━━━ RAW DATA
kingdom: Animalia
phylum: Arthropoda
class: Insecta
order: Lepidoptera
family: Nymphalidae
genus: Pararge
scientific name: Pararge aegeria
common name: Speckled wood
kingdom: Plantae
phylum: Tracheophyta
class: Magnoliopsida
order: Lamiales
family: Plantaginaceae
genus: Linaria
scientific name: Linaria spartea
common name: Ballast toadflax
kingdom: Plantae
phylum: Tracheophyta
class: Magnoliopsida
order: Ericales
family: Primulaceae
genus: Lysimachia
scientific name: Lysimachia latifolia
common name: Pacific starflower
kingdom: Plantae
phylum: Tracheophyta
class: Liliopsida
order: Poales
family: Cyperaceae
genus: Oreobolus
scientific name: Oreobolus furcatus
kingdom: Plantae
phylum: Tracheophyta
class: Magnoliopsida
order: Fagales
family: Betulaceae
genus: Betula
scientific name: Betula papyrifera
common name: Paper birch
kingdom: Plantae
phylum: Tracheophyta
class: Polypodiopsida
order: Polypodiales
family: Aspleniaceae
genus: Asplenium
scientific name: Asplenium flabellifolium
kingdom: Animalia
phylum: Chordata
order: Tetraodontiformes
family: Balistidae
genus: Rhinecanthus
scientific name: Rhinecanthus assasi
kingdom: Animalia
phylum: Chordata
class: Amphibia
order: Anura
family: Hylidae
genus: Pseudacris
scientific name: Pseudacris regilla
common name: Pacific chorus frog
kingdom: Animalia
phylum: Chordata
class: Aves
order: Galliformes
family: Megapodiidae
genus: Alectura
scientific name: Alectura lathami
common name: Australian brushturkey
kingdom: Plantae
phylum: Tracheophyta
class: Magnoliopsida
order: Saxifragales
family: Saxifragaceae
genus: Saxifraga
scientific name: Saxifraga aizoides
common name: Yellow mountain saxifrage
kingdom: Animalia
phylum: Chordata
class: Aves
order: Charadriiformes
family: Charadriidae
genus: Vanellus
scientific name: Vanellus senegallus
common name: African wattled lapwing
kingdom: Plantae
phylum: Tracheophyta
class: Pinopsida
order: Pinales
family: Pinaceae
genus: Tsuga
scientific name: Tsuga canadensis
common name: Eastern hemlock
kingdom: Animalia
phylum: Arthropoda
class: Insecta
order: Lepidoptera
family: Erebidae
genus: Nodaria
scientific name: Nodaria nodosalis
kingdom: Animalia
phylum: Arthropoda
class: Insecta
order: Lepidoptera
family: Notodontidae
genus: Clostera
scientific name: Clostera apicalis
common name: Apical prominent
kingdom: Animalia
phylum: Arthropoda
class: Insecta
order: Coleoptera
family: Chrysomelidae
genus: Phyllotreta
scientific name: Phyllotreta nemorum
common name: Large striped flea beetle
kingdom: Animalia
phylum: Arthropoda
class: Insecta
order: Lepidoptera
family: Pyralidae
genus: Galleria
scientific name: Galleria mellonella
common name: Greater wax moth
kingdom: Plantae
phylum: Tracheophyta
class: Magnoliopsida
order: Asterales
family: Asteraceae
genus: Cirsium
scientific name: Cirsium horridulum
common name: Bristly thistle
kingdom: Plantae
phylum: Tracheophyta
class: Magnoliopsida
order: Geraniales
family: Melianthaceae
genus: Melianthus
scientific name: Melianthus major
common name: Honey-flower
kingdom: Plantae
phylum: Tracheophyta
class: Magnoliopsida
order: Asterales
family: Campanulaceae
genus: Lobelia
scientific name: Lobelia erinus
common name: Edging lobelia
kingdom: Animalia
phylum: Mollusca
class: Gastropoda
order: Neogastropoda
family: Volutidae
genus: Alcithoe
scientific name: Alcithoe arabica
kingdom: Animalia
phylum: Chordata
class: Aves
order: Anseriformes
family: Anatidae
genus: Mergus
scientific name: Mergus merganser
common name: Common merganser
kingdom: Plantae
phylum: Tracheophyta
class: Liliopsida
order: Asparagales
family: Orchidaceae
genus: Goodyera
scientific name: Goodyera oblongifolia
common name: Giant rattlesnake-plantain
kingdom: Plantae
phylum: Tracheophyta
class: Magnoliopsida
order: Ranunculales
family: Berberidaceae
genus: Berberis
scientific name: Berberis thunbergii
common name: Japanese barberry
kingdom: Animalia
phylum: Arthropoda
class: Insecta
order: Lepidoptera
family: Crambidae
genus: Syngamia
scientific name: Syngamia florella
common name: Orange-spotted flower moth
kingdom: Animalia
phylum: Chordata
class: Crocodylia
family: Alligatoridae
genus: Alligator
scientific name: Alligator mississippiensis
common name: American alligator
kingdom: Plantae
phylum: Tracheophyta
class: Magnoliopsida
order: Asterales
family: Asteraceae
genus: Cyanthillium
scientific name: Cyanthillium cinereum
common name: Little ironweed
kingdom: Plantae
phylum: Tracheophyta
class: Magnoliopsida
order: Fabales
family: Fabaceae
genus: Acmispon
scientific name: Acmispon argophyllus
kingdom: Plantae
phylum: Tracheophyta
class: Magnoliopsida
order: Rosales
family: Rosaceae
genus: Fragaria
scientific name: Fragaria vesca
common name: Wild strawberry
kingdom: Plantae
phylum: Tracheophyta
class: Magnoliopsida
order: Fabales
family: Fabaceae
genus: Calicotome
━━━━━━
EXERCISE
Please quote the records above word for word, from the line containing "scientific name: Lysimachia latifolia" through the line containing "order: Polypodiales", with both of those lines included.

TASK SOLUTION
scientific name: Lysimachia latifolia
common name: Pacific starflower
kingdom: Plantae
phylum: Tracheophyta
class: Liliopsida
order: Poales
family: Cyperaceae
genus: Oreobolus
scientific name: Oreobolus furcatus
kingdom: Plantae
phylum: Tracheophyta
class: Magnoliopsida
order: Fagales
family: Betulaceae
genus: Betula
scientific name: Betula papyrifera
common name: Paper birch
kingdom: Plantae
phylum: Tracheophyta
class: Polypodiopsida
order: Polypodiales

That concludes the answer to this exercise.